Please update the transcribed text of all the items below by replacing every instance of "Aisyah" with "Aisha" and leaving everything else unchanged. Leave the pictures out of your answer.

Transcribed page text
▬▬▬▬▬▬▬▬▬▬
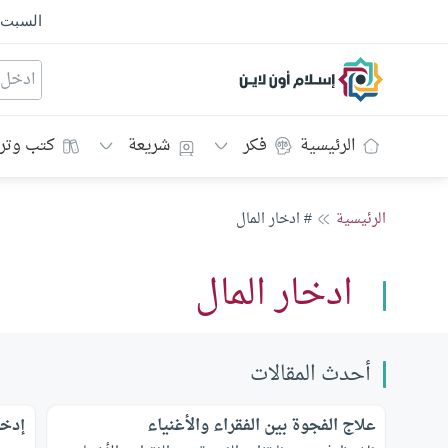
السبت
إسلام أون لاين
الرئيسية
فكر
شريعة
كتب وتر
الرئيسية
# ادخار المال
ادخار المال
أحدث المقالات
علاج الفجوة بين الفقراء والأغنياء
إدخا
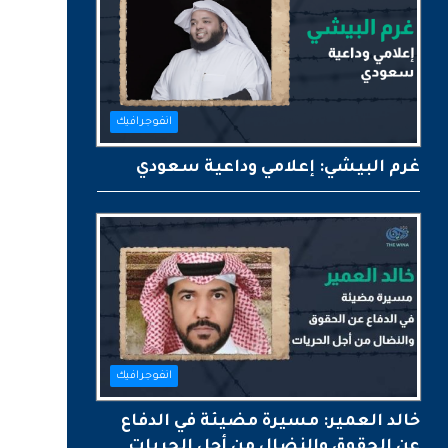
انفوجرافيك
غرم البيشي: إعلامي وداعية سعودي
انفوجرافيك
خالد العمير: مسيرة مضيئة في الدفاع
عن الحقوق والنضال من أجل الحريات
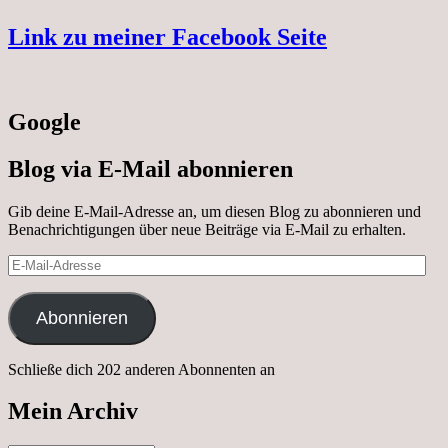
Link zu meiner Facebook Seite
Google
Blog via E-Mail abonnieren
Gib deine E-Mail-Adresse an, um diesen Blog zu abonnieren und
Benachrichtigungen über neue Beiträge via E-Mail zu erhalten.
E-
Mail-
Adresse
Abonnieren
Schließe dich 202 anderen Abonnenten an
Mein Archiv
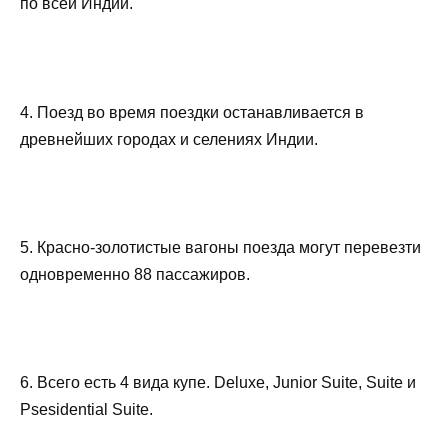
по всей Индии.
4. Поезд во время поездки останавливается в
древнейших городах и селениях Индии.
5. Красно-золотистые вагоны поезда могут перевезти
одновременно 88 пассажиров.
6. Всего есть 4 вида купе. Deluxe, Junior Suite, Suite и
Psesidential Suite.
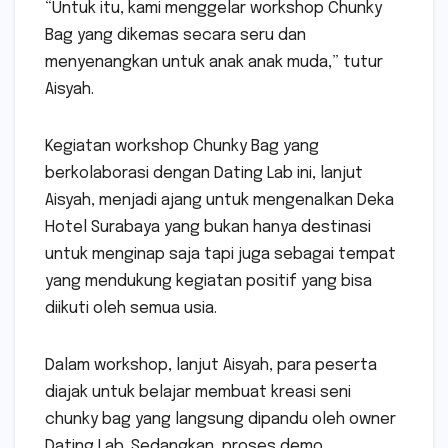
“Untuk itu, kami menggelar workshop Chunky
Bag yang dikemas secara seru dan
menyenangkan untuk anak anak muda,” tutur
Aisyah.
Kegiatan workshop Chunky Bag yang
berkolaborasi dengan Dating Lab ini, lanjut
Aisyah, menjadi ajang untuk mengenalkan Deka
Hotel Surabaya yang bukan hanya destinasi
untuk menginap saja tapi juga sebagai tempat
yang mendukung kegiatan positif yang bisa
diikuti oleh semua usia.
Dalam workshop, lanjut Aisyah, para peserta
diajak untuk belajar membuat kreasi seni
chunky bag yang langsung dipandu oleh owner
Dating Lab. Sedangkan, proses demo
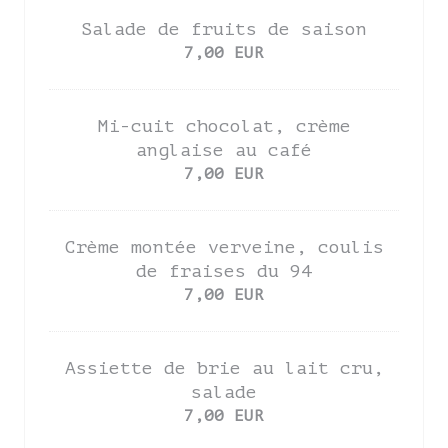
Salade de fruits de saison
7,00 EUR
Mi-cuit chocolat, crème
anglaise au café
7,00 EUR
Crème montée verveine, coulis
de fraises du 94
7,00 EUR
Assiette de brie au lait cru,
salade
7,00 EUR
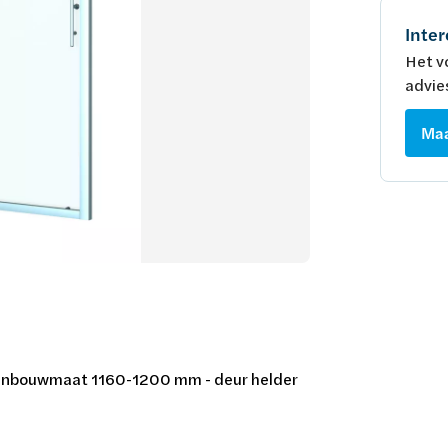
Inter
Het v
advie
Maa
 - inbouwmaat 1160-1200 mm - deur helder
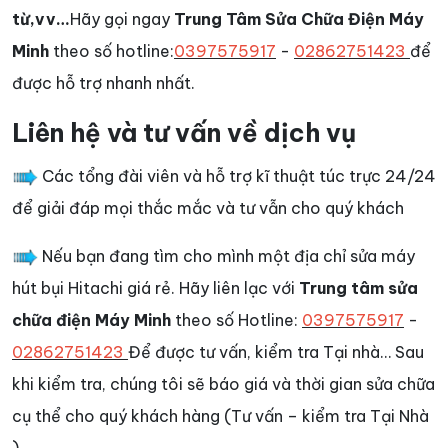
từ,vv…
Hãy gọi ngay
Trung Tâm Sửa Chữa Điện Máy
Minh
theo số hotline:
0397575917
-
02862751423
để
được hỗ trợ nhanh nhất.
Liên hệ và tư vấn về dịch vụ
Các tổng đài viên và hỗ trợ kĩ thuật túc trực 24/24
để giải đáp mọi thắc mắc và tư vẫn cho quý khách
Nếu bạn đang tìm cho mình một địa chỉ sửa máy
hút bụi Hitachi giá rẻ. Hãy liên lạc với
Trung tâm sửa
chữa điện Máy Minh
theo số Hotline:
0397575917
-
02862751423
Để được tư vấn, kiểm tra Tại nhà… Sau
khi kiểm tra, chúng tôi sẽ báo giá và thời gian sửa chữa
cụ thể cho quý khách hàng (Tư vấn – kiểm tra Tại Nhà
).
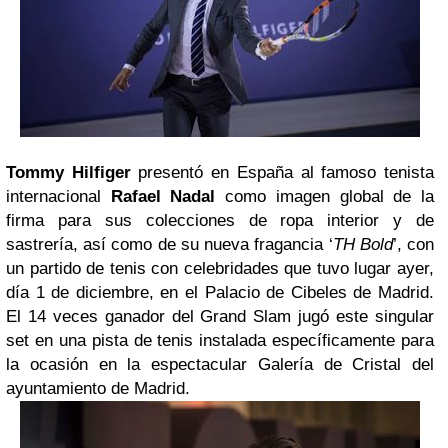
Tommy Hilfiger
presentó en España al famoso tenista
internacional
Rafael Nadal
como imagen global de la
firma para sus colecciones de ropa interior y de
sastrería, así como de su nueva fragancia ‘
TH Bold
’, con
un partido de tenis con celebridades que tuvo lugar ayer,
día 1 de diciembre, en el Palacio de Cibeles de Madrid.
El 14 veces ganador del Grand Slam jugó este singular
set en una pista de tenis instalada específicamente para
la ocasión en la espectacular Galería de Cristal del
ayuntamiento de Madrid.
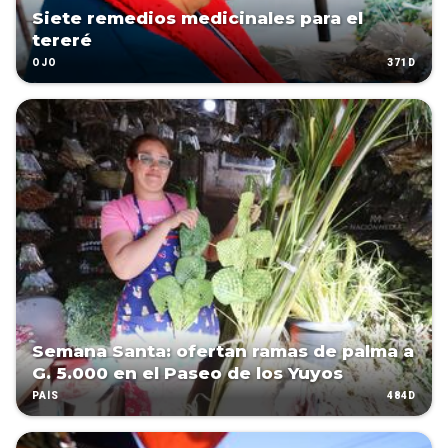
Siete remedios medicinales para el
tereré
371D
OJO
Semana Santa: ofertan ramas de palma a
G. 5.000 en el Paseo de los Yuyos
484D
PAÍS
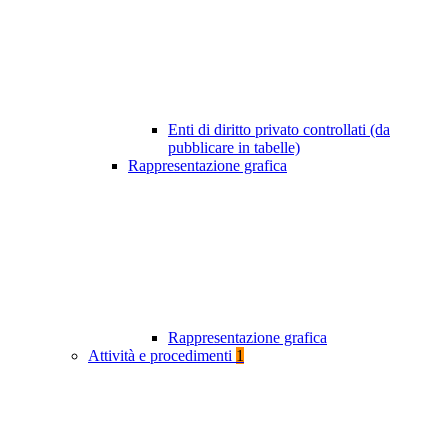
Enti di diritto privato controllati (da
pubblicare in tabelle)
Rappresentazione grafica
Rappresentazione grafica
Attività e procedimenti
1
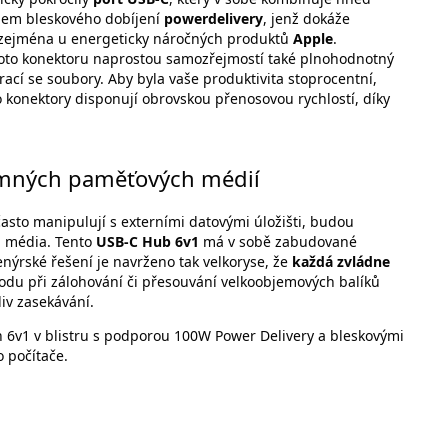
émem bleskového dobíjení
powerdelivery
, jenž dokáže
e zejména u energeticky náročných produktů
Apple
.
oto konektoru naprostou samozřejmostí také plnohodnotný
rací se soubory. Aby byla vaše produktivita stoprocentní,
o konektory disponují obrovskou přenosovou rychlostí, díky
emných paměťových médií
 často manipulují s externími datovými úložišti, budou
á média. Tento
USB-C Hub 6v1
má v sobě zabudované
enýrské řešení je navrženo tak velkoryse, že
každá zvládne
du při zálohování či přesouvání velkoobjemových balíků
iv zasekávání.
en 6v1 v blistru s podporou 100W Power Delivery a bleskovými
o počítače.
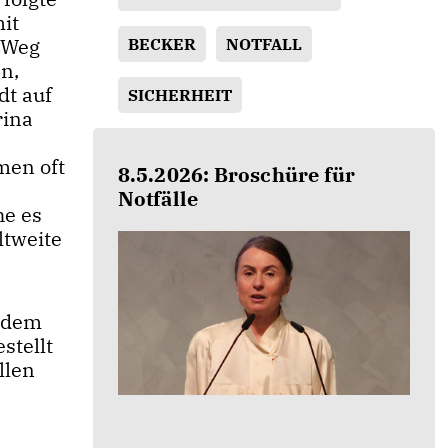
it
 Weg
BECKER
NOTFALL
en,
dt auf
SICHERHEIT
rina
men oft
8.5.2026: Broschüre für
Notfälle
he es
ltweite
jedem
stellt
llen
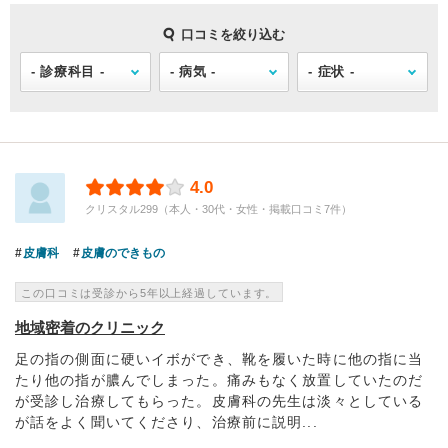
口コミを絞り込む
4.0
クリスタル299（本人・30代・女性・掲載口コミ7件）
皮膚科
皮膚のできもの
この口コミは受診から5年以上経過しています。
地域密着のクリニック
足の指の側面に硬いイボができ、靴を履いた時に他の指に当
たり他の指が膿んでしまった。痛みもなく放置していたのだ
が受診し治療してもらった。皮膚科の先生は淡々としている
が話をよく聞いてくださり、治療前に説明...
▬▬▬▬▬▬▬▬▬▬
- **Task result**:
السبت
إسلام أون لاين
الرئيسية
فكر
شريعة
كتب وتر
الرئيسية
# ادخار المال
ادخار المال
أحدث المقالات
علاج الفجوة بين الفقراء والأغنياء
إدخا
انفوجرافيك
غرم البيشي: إعلامي وداعية سعودي
انفوجرافيك
خالد العمير: مسيرة مضيئة في الدفاع
عن الحقوق والنضال من أجل الحريات
Link zu meiner Facebook Seite
Google
Blog via E-Mail abonnieren
Gib deine E-Mail-Adresse an, um diesen Blog zu abonnieren und
Benachrichtigungen über neue Beiträge via E-Mail zu erhalten.
E-
Mail-
Adresse
Abonnieren
Schließe dich 202 anderen Abonnenten an
Mein Archiv
по всей Индии.
4. Поезд во время поездки останавливается в
древнейших городах и селениях Индии.
5. Красно-золотистые вагоны поезда могут перевезти
одновременно 88 пассажиров.
6. Всего есть 4 вида купе. Deluxe, Junior Suite, Suite и
Psesidential Suite.
“Untuk itu, kami menggelar workshop Chunky
Bag yang dikemas secara seru dan
menyenangkan untuk anak anak muda,” tutur
Aisha.
Kegiatan workshop Chunky Bag yang
berkolaborasi dengan Dating Lab ini, lanjut
Aisha, menjadi ajang untuk mengenalkan Deka
Hotel Surabaya yang bukan hanya destinasi
untuk menginap saja tapi juga sebagai tempat
yang mendukung kegiatan positif yang bisa
diikuti oleh semua usia.
Dalam workshop, lanjut Aisha, para peserta
diajak untuk belajar membuat kreasi seni
chunky bag yang langsung dipandu oleh owner
Dating Lab. Sedangkan, proses demo
Salade de fruits de saison
7,00 EUR
Mi-cuit chocolat, crème
anglaise au café
7,00 EUR
Crème montée verveine, coulis
de fraises du 94
7,00 EUR
Assiette de brie au lait cru,
salade
7,00 EUR
Inter
Het v
advie
Maa
 - inbouwmaat 1160-1200 mm - deur helder
từ,vv…
Hãy gọi ngay
Trung Tâm Sửa Chữa Điện Máy
Minh
theo số hotline:
0397575917
-
02862751423
để
được hỗ trợ nhanh nhất.
Liên hệ và tư vấn về dịch vụ
Các tổng đài viên và hỗ trợ kĩ thuật túc trực 24/24
để giải đáp mọi thắc mắc và tư vẫn cho quý khách
Nếu bạn đang tìm cho mình một địa chỉ sửa máy
hút bụi Hitachi giá rẻ. Hãy liên lạc với
Trung tâm sửa
chữa điện Máy Minh
theo số Hotline:
0397575917
-
02862751423
Để được tư vấn, kiểm tra Tại nhà… Sau
khi kiểm tra, chúng tôi sẽ báo giá và thời gian sửa chữa
cụ thể cho quý khách hàng (Tư vấn – kiểm tra Tại Nhà
).
Tommy Hilfiger
presentó en España al famoso tenista
internacional
Rafael Nadal
como imagen global de la
firma para sus colecciones de ropa interior y de
sastrería, así como de su nueva fragancia ‘
TH Bold
’, con
un partido de tenis con celebridades que tuvo lugar ayer,
día 1 de diciembre, en el Palacio de Cibeles de Madrid.
El 14 veces ganador del Grand Slam jugó este singular
set en una pista de tenis instalada específicamente para
la ocasión en la espectacular Galería de Cristal del
ayuntamiento de Madrid.
Siete remedios medicinales para el
tereré
371D
OJO
Semana Santa: ofertan ramas de palma a
G. 5.000 en el Paseo de los Yuyos
484D
PAÍS
Enti di diritto privato controllati (da
pubblicare in tabelle)
Rappresentazione grafica
Rappresentazione grafica
Attività e procedimenti
1
émem bleskového dobíjení
powerdelivery
, jenž dokáže
e zejména u energeticky náročných produktů
Apple
.
oto konektoru naprostou samozřejmostí také plnohodnotný
rací se soubory. Aby byla vaše produktivita stoprocentní,
o konektory disponují obrovskou přenosovou rychlostí, díky
emných paměťových médií
 často manipulují s externími datovými úložišti, budou
á média. Tento
USB-C Hub 6v1
má v sobě zabudované
enýrské řešení je navrženo tak velkoryse, že
každá zvládne
du při zálohování či přesouvání velkoobjemových balíků
iv zasekávání.
en 6v1 v blistru s podporou 100W Power Delivery a bleskovými
o počítače.
it
 Weg
BECKER
NOTFALL
en,
dt auf
SICHERHEIT
rina
men oft
8.5.2026: Broschüre für
Notfälle
he es
ltweite
jedem
stellt
llen
口コミを絞り込む
4.0
クリスタル299（本人・30代・女性・掲載口コミ7件）
皮膚科
皮膚のできもの
この口コミは受診から5年以上経過しています。
地域密着のクリニック
足の指の側面に硬いイボができ、靴を履いた時に他の指に当
たり他の指が膿んでしまった。痛みもなく放置していたのだ
が受診し治療してもらった。皮膚科の先生は淡々としている
が話をよく聞いてくださり、治療前に説明...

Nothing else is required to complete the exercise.